Again the bottom line: if you're trading with the Cubs, you can have Dempster (at a prorated $14 million - or roughly $4.7 million) for two months and get nothing in the way of compensation when he leaves. Or you can have Garza for a total of $15-$16 million over a year-and-a-half - two stretch runs in the pennant race - and get a top 50 pick when he leaves.
No brainer, right?
Door No. 2, please.
For someone like Epstein, this obviously makes Dempster a hard sell, no matter how well he is pitching. In the absence of draft compensation, only the most desperate team for a championship would sacrifice anything of real value for a player who might (or might not) impact nine or 10 games down the stretch. Baseball is a game most teams play at or near .500. Had the Cubs known the rules changes were coming last fall, they would have undoubtedly traded Dempster last season, when he would have had a much higher value because he qualified for compensation.
Now, the Cubs might get almost nothing for him, a scenario that might help explain why the Red sox got what they did (read: relatively little) for Kevin Youkilis.
For the Red Sox, this means the Sox may need to explore the market as sellers as much as buyers, particularly as it pertains to people like Jacoby Ellsbury, Jon Lester or even Josh Beckett. If the Sox have doubts about keeping any of those players beyond next season, trading them now might be the best plan because their value will be next to nil on the trade market once they hit the final year of their respective contracts.
Of particular interest here are Ellsbury and Lester, who could be a free agents at the end of next season. (The Sox hold an option on Lester for 2014, but the option is null and void if he is traded before then.) If the Sox believe that Ellsbury and Lester are destined to leave via free agency, they might be wise to trade them now, particularly during a season in which the Sox look like just one of the middle-class pack in the American League.

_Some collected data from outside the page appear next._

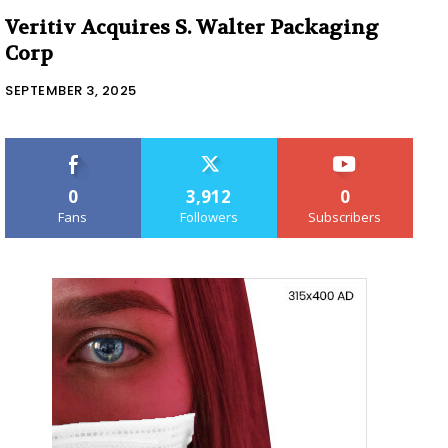
Veritiv Acquires S. Walter Packaging
Corp
SEPTEMBER 3, 2025
0
3,912
0
Fans
Followers
Subscribers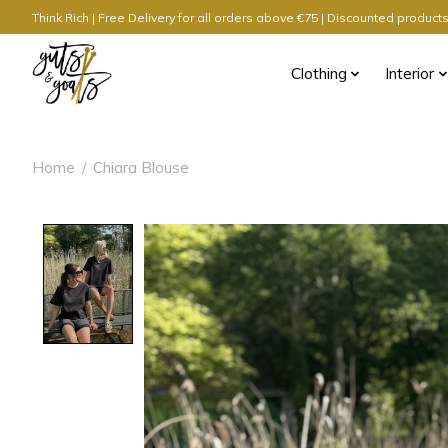
Think Rich | Free Delivery for all orders above €75 | Discounted produc
Clothing
Interior
Home
/
Chiara Blouse
Product image slideshow Items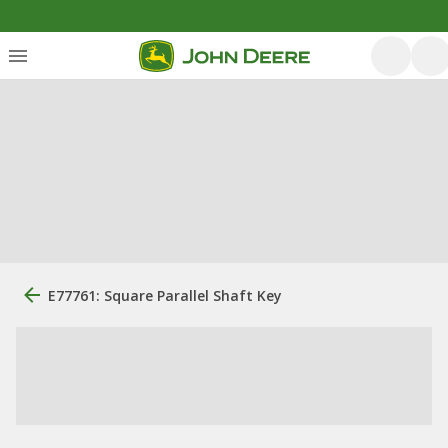
E77761: Square Parallel Shaft Key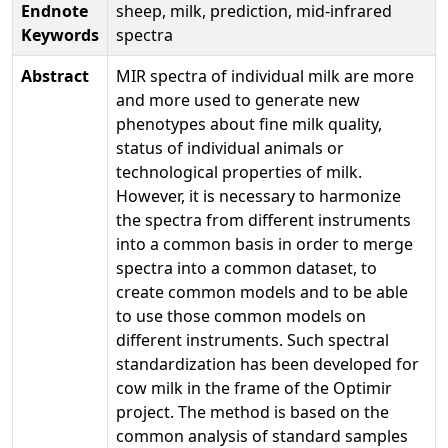
Endnote
sheep, milk, prediction, mid-infrared
Keywords
spectra
Abstract
MIR spectra of individual milk are more
and more used to generate new
phenotypes about fine milk quality,
status of individual animals or
technological properties of milk.
However, it is necessary to harmonize
the spectra from different instruments
into a common basis in order to merge
spectra into a common dataset, to
create common models and to be able
to use those common models on
different instruments. Such spectral
standardization has been developed for
cow milk in the frame of the Optimir
project. The method is based on the
common analysis of standard samples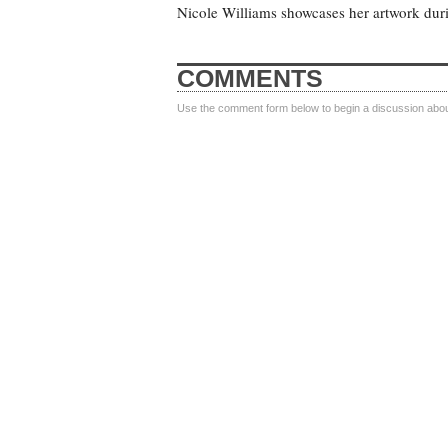
Nicole Williams showcases her artwork dur
COMMENTS
Use the comment form below to begin a discussion about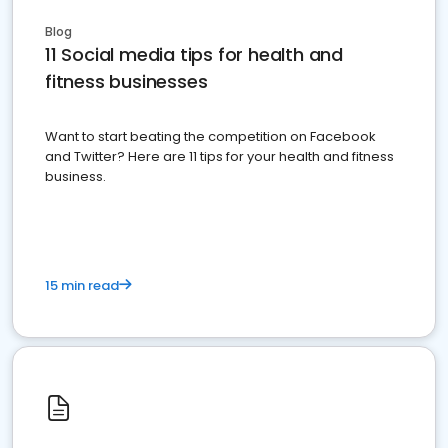
Blog
11 Social media tips for health and
fitness businesses
Want to start beating the competition on Facebook
and Twitter? Here are 11 tips for your health and fitness
business.
15 min read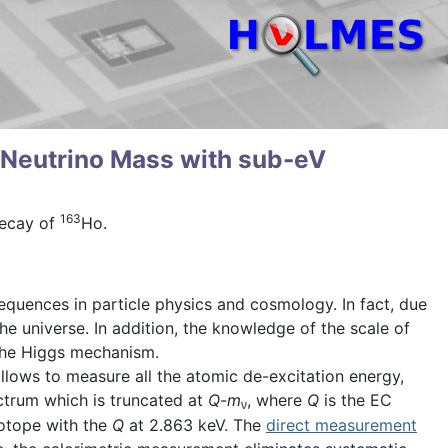
 Neutrino Mass with sub-eV
163
decay of
Ho.
quences in particle physics and cosmology. In fact, due
he universe. In addition, the knowledge of the scale of
 the Higgs mechanism.
allows to measure all the atomic de-excitation energy,
trum which is truncated at
Q
-
m
, where
Q
is the EC
ν
sotope with the
Q
at 2.863 keV. The
direct measurement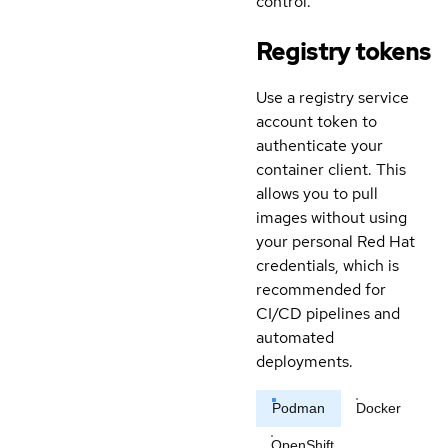
control.
Registry tokens
Use a registry service
account token to
authenticate your
container client. This
allows you to pull
images without using
your personal Red Hat
credentials, which is
recommended for
CI/CD pipelines and
automated
deployments.
Podman
Docker
OpenShift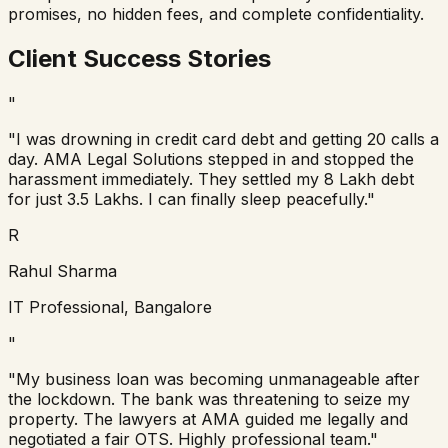
promises, no hidden fees, and complete confidentiality.
Client Success Stories
"
"I was drowning in credit card debt and getting 20 calls a
day. AMA Legal Solutions stepped in and stopped the
harassment immediately. They settled my 8 Lakh debt
for just 3.5 Lakhs. I can finally sleep peacefully."
R
Rahul Sharma
IT Professional, Bangalore
"
"My business loan was becoming unmanageable after
the lockdown. The bank was threatening to seize my
property. The lawyers at AMA guided me legally and
negotiated a fair OTS. Highly professional team."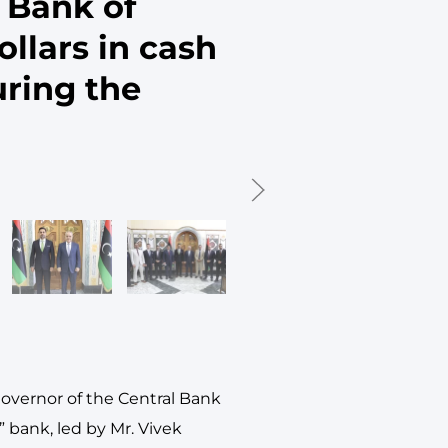
 Bank of
ollars in cash
uring the
Governor of the Central Bank
” bank, led by Mr. Vivek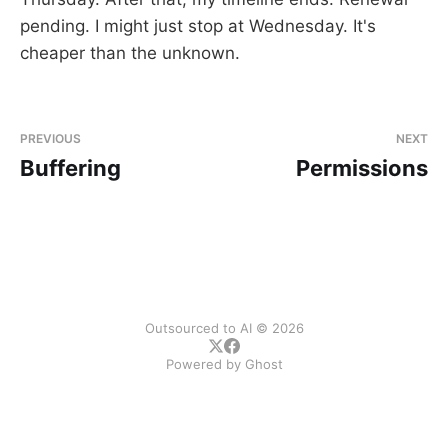
pending. I might just stop at Wednesday. It's
cheaper than the unknown.
PREVIOUS
NEXT
Buffering
Permissions
Outsourced to AI © 2026
Powered by
Ghost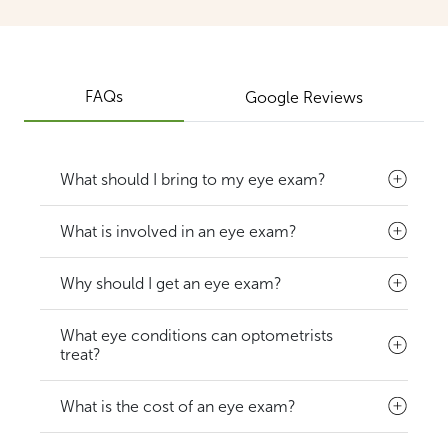
FAQs
Google Reviews
What should I bring to my eye exam?
What is involved in an eye exam?
Why should I get an eye exam?
What eye conditions can optometrists
treat?
What is the cost of an eye exam?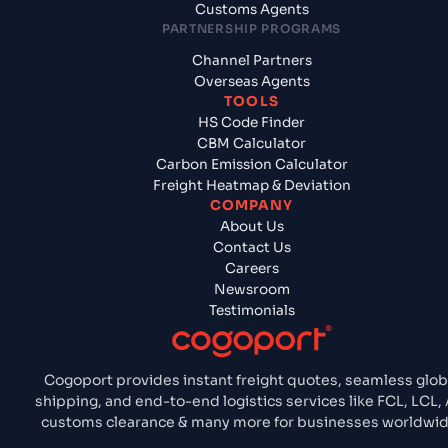
Customs Agents
PARTNERSHIP PROGRAMS
Channel Partners
Overseas Agents
TOOLS
HS Code Finder
CBM Calculator
Carbon Emission Calculator
Freight Heatmap & Deviation
COMPANY
About Us
Contact Us
Careers
Newsroom
Testimonials
Cogoport provides instant freight quotes, seamless glob
shipping, and end-to-end logistics services like FCL, LCL, A
customs clearance & many more for businesses worldwid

As for Beckett, consider the following: if you were the Texas Rangers and wanted a front-end starter, Hamels/Greinke/Dempster or Beckett provide dramatically different options. In the case of the former, there would be no draft compensation and the cost of re-signing the player would be exorbitant. In the case of the latter, the Rangers might give up a little more, but they would have Beckett locked up for two more years (a very reasonable risk for pitching) and be entitled to draft compensation when he departs.
Again, Door No. 2 is a very appealing option.
For all of major league baseball, the new rules changes are undoubtedly having a profound impact, particularly during an American League season in which an incredible 11 teams are, at worst, within two games of the final playoff spot. At the moment, there are 11 potential buyers and just three true sellers. In theory, that should fuel competition on the trade market. But the absence of draft compensation on many players means the bidding is likely low or non-existent at a time when it should be high, which cannot help but make you wonder if changes are in the game's future.
Maybe, as Shapiro later suggested on Twitter, there will be more action now before the Aug. 31 deadline for postseason eligibility, though deals after July 31 still would require players to clear waivers. Or maybe, after many years of speculation, baseball will indeed move the trading deadline back to, say, Aug. 15.
In the interim, we can all only stand by and watch as major league executives play a new game of poker almost entirely on the fly.